Copy every line of the items below without changing a single character.

start MATERIAL FOR THE TASK

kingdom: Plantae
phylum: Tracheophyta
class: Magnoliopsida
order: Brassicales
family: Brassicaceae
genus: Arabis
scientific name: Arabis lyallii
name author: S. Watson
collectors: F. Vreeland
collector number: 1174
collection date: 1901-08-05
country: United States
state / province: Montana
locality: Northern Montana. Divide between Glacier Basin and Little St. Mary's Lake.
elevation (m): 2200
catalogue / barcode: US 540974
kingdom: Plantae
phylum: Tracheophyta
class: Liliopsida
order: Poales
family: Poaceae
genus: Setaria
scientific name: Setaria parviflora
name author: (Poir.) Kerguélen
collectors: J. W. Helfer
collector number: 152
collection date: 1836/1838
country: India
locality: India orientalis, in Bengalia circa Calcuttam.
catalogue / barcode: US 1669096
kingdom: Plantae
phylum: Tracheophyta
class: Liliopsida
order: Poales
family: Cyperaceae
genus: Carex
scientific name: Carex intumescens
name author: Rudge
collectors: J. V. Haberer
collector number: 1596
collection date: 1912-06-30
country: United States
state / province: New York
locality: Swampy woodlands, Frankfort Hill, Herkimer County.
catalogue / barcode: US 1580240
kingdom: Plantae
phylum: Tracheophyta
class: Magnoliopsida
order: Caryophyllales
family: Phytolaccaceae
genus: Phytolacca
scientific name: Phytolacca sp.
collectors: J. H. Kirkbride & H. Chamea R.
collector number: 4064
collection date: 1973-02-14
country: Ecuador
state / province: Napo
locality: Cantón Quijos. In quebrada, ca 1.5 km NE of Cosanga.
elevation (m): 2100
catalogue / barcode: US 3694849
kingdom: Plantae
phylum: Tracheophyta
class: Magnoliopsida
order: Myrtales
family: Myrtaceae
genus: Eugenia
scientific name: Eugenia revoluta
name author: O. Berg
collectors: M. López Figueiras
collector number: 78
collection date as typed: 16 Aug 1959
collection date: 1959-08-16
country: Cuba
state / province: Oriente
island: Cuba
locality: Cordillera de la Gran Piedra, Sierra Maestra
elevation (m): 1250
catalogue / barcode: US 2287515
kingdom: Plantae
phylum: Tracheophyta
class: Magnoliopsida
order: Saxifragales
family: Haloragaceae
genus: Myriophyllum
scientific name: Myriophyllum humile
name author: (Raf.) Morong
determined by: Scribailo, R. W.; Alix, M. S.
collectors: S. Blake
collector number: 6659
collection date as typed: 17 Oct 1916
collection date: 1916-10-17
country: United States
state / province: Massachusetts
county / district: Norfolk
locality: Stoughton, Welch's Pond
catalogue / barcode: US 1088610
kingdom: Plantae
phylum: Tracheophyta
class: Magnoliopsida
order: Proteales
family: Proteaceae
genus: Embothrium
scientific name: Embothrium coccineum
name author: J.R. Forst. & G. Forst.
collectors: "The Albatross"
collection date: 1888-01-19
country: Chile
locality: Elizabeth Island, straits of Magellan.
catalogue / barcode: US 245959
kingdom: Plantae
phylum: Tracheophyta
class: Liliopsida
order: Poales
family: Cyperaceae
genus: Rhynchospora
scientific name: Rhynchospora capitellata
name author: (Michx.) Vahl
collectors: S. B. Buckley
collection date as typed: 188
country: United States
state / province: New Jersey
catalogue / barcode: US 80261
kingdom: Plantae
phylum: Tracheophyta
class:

end MATERIAL FOR THE TASK

- **ANSWER TO THIS PROBLEM**:
kingdom: Plantae
phylum: Tracheophyta
class: Magnoliopsida
order: Brassicales
family: Brassicaceae
genus: Arabis
scientific name: Arabis lyallii
name author: S. Watson
collectors: F. Vreeland
collector number: 1174
collection date: 1901-08-05
country: United States
state / province: Montana
locality: Northern Montana. Divide between Glacier Basin and Little St. Mary's Lake.
elevation (m): 2200
catalogue / barcode: US 540974
kingdom: Plantae
phylum: Tracheophyta
class: Liliopsida
order: Poales
family: Poaceae
genus: Setaria
scientific name: Setaria parviflora
name author: (Poir.) Kerguélen
collectors: J. W. Helfer
collector number: 152
collection date: 1836/1838
country: India
locality: India orientalis, in Bengalia circa Calcuttam.
catalogue / barcode: US 1669096
kingdom: Plantae
phylum: Tracheophyta
class: Liliopsida
order: Poales
family: Cyperaceae
genus: Carex
scientific name: Carex intumescens
name author: Rudge
collectors: J. V. Haberer
collector number: 1596
collection date: 1912-06-30
country: United States
state / province: New York
locality: Swampy woodlands, Frankfort Hill, Herkimer County.
catalogue / barcode: US 1580240
kingdom: Plantae
phylum: Tracheophyta
class: Magnoliopsida
order: Caryophyllales
family: Phytolaccaceae
genus: Phytolacca
scientific name: Phytolacca sp.
collectors: J. H. Kirkbride & H. Chamea R.
collector number: 4064
collection date: 1973-02-14
country: Ecuador
state / province: Napo
locality: Cantón Quijos. In quebrada, ca 1.5 km NE of Cosanga.
elevation (m): 2100
catalogue / barcode: US 3694849
kingdom: Plantae
phylum: Tracheophyta
class: Magnoliopsida
order: Myrtales
family: Myrtaceae
genus: Eugenia
scientific name: Eugenia revoluta
name author: O. Berg
collectors: M. López Figueiras
collector number: 78
collection date as typed: 16 Aug 1959
collection date: 1959-08-16
country: Cuba
state / province: Oriente
island: Cuba
locality: Cordillera de la Gran Piedra, Sierra Maestra
elevation (m): 1250
catalogue / barcode: US 2287515
kingdom: Plantae
phylum: Tracheophyta
class: Magnoliopsida
order: Saxifragales
family: Haloragaceae
genus: Myriophyllum
scientific name: Myriophyllum humile
name author: (Raf.) Morong
determined by: Scribailo, R. W.; Alix, M. S.
collectors: S. Blake
collector number: 6659
collection date as typed: 17 Oct 1916
collection date: 1916-10-17
country: United States
state / province: Massachusetts
county / district: Norfolk
locality: Stoughton, Welch's Pond
catalogue / barcode: US 1088610
kingdom: Plantae
phylum: Tracheophyta
class: Magnoliopsida
order: Proteales
family: Proteaceae
genus: Embothrium
scientific name: Embothrium coccineum
name author: J.R. Forst. & G. Forst.
collectors: "The Albatross"
collection date: 1888-01-19
country: Chile
locality: Elizabeth Island, straits of Magellan.
catalogue / barcode: US 245959
kingdom: Plantae
phylum: Tracheophyta
class: Liliopsida
order: Poales
family: Cyperaceae
genus: Rhynchospora
scientific name: Rhynchospora capitellata
name author: (Michx.) Vahl
collectors: S. B. Buckley
collection date as typed: 188
country: United States
state / province: New Jersey
catalogue / barcode: US 80261
kingdom: Plantae
phylum: Tracheophyta
class:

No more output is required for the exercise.